MİLLÎ SAVUNMA BAKANI İSMET YILMAZ (Sivas) - Birinci dereceden olur. "İşte, terörle mücadeleyle ilgili ne gibi tedbirler alıyorsunuz?" Biraz öncede açıkladım, dediği gibi. Eğer ki Silahlı Kuvvetlerimiz veya emniyet güçlerimiz bu terörle mücadele konusunda gerek teknik donanımları, gerek hukuki eksiklikleri neyse?
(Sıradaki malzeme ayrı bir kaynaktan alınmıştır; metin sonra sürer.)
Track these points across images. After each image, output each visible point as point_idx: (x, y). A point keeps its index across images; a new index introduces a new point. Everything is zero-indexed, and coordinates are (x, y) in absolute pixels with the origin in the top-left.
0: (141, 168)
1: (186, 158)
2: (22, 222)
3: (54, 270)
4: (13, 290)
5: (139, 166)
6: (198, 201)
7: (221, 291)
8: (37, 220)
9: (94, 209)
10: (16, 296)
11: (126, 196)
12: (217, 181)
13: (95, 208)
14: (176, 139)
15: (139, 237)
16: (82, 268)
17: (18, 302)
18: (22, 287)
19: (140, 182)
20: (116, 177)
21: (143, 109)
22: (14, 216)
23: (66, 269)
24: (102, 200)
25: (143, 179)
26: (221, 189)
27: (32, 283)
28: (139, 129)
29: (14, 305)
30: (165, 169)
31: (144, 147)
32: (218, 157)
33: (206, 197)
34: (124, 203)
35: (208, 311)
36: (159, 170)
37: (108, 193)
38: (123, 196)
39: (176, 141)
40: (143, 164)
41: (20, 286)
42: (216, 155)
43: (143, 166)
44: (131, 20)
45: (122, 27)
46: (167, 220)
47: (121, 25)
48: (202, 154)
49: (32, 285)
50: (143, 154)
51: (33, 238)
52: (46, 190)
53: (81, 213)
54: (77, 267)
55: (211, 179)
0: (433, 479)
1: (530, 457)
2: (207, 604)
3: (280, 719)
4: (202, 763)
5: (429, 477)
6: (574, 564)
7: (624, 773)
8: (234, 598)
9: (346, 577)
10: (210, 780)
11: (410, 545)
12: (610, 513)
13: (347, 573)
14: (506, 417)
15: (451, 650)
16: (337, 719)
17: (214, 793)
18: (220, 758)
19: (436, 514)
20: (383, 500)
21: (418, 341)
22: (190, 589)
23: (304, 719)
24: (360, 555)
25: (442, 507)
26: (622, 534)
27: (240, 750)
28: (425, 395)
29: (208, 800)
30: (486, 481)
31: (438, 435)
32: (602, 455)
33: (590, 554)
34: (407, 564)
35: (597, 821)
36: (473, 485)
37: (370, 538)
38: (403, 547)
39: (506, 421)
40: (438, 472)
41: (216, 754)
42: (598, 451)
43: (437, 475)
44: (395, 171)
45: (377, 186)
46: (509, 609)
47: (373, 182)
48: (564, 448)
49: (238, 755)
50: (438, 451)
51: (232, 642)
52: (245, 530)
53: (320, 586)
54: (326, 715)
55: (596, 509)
Mesela, bunlardan bir tanesi de dediğim gibi bu askerî güvenlik bölgelerinin sadece operasyon döneminde ilan edilmesiydi. Gördünüz, bunu da getiriyoruz. Biz bir olursak, beraber olursak, Türkiye büyüyünce herkesin kazanacağını, Türkiye kaybedince herkesin kaybedeceğini fark edersek, inanırsak, bilirsek ve Türkiye'yi daha güçlü yaparsak bundan herkesin menfaati olur. Biz bu düşünceyle gidersek inşallah çok daha iyi olacak diye düşünüyorum.

Bir başka kardeşim, yine, bu 45 yaşında emekli olanlar? Türk Silahlı Kuvvetleri personelinin emekli yaşlarını söylemek istiyorum Muhterem Başkan, sayın milletvekilleri; mesela subaylarımız 52 yaşında emekli oluyor, astsubaylarımız 55 yaşında emekli oluyor. Uzman jandarmalar 56 yaşında, uzman erbaşlar 45 yaşında ancak bunlardan emekliliğini hak etmemiş olanlar var ise yine Millî Savunma Bakanlığı veya Türk Silahlı Kuvvetleri kadrolarında sivil memur olarak istihdam edilebilme imkânı var. O da emekli olurlarsa, kazanırlarsa, kazandıklarında da tekrar yine emekliliğe sevk ediliyorlar, diyelim.

Yüce heyetinizi saygıyla selamlıyorum.